Ama burada tartışılacak olan kırmızılıktır.
Açıklık: Açık bir önerme, bizim söylemek istediğimizi tam karşılayandır. Bu da kolay değildir. Önce de değindiğimiz gibi, “açıklık”, sözcüklerin seçimi, cümledeki yeri ve onlara yüklenecek anlama bağlıdır. Anlamsa kolayca sınırlandırılamaz. Nesnel kavramları karşılayanlarda bile tam bir belginlik yok. Örneğin, “Şişman bir adamın ağırlığı ne kadar olmalıdır?” Doksan? Doksan beş? Yüz? Yüz yirmi beş? Yüz elli? Bu ağırlıklardan herhangi biri, kimimize normal gelebilir. Nitekim “şişman”, “şişmanca”, “çok şişman” gibi anlatımlar bunun belirleyicisi değü midir? Hele bu değişkenlik nesnel olmayan iyi, güzel, çirkin kavramlarında iyiden güçleşir. Bu yönden tartışmayı olumlu biçimde yürütmenin yolu, sözcüklere belirgin anlamlar yükleyerek kullanmadır.

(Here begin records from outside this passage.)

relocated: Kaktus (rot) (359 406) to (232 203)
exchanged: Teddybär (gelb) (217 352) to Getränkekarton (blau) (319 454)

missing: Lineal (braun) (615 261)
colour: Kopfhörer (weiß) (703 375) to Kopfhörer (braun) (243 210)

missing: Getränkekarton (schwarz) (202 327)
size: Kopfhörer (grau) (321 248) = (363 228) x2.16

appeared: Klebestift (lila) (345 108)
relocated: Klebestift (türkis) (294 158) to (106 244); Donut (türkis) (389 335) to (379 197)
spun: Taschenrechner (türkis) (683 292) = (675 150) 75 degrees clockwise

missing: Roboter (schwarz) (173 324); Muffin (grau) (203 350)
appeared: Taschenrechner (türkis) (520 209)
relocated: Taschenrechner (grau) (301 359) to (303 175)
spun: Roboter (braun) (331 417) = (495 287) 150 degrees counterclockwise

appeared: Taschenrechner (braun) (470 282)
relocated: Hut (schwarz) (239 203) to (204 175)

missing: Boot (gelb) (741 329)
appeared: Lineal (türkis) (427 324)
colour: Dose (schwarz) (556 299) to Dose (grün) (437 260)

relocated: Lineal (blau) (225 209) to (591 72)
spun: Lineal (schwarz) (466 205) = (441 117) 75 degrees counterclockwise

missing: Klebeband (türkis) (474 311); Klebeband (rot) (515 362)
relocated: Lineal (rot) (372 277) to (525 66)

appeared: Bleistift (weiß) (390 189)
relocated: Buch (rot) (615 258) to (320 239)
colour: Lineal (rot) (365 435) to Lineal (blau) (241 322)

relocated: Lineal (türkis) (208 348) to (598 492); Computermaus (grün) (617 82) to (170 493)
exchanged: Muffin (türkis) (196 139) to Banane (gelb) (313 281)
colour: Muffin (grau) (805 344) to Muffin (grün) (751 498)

Kanıtlama ve Kanıtlama Yolları
Bir önerme ortaya atıldıktan sonra onu kanıtlamalıyız. Kanıtlarınızsa genellikle iki türlüdür: Gerçek ve Kanı. Gerçek, gözlenen deneylerle doğrulanabilen olgu ve fikirlerdir. Kanıysa kişiden kişiye göre anlamca değişme gösteren, değişik yorumlara yol açan fikir ve olgulardır. Her ikisini de diğer anlatım biçimlerinden olduğu gibi tartışmada da kullanırız.
Önermemizi inandırıcı kılmanın bir yolu da, başkalarını tanık gösterme, onların düşüncelerine başvurmadır. Başkaları dediğimiz kimlerdir? Hemen, herhangi bir kimsenin düşüncesine başvurabilir, onu tanık gösterebilir miyiz? Gösteremeyiz elbette. Çünkü, düşüncesine başvuracağımız kimse önermemizi destekleme yolunda bir yetkin (otorite) olmalıdır.
Yetkinlik, genellikle bir kimsenin belli bir alandaki başarısına dayanır. Sözgelimi, zengin bir tüccar para kazanmanın yolunu, ünlü bir ressam resim yapmanın tekniğini, tanınmış bir güreşçinin de güreşin yolunu yordamını bildiği sanılır. Çünkü; başarı, başarıyı kazanan kimseye karşı bizde bir güven yaratır; böylece onu o alanda yetkin sayarız.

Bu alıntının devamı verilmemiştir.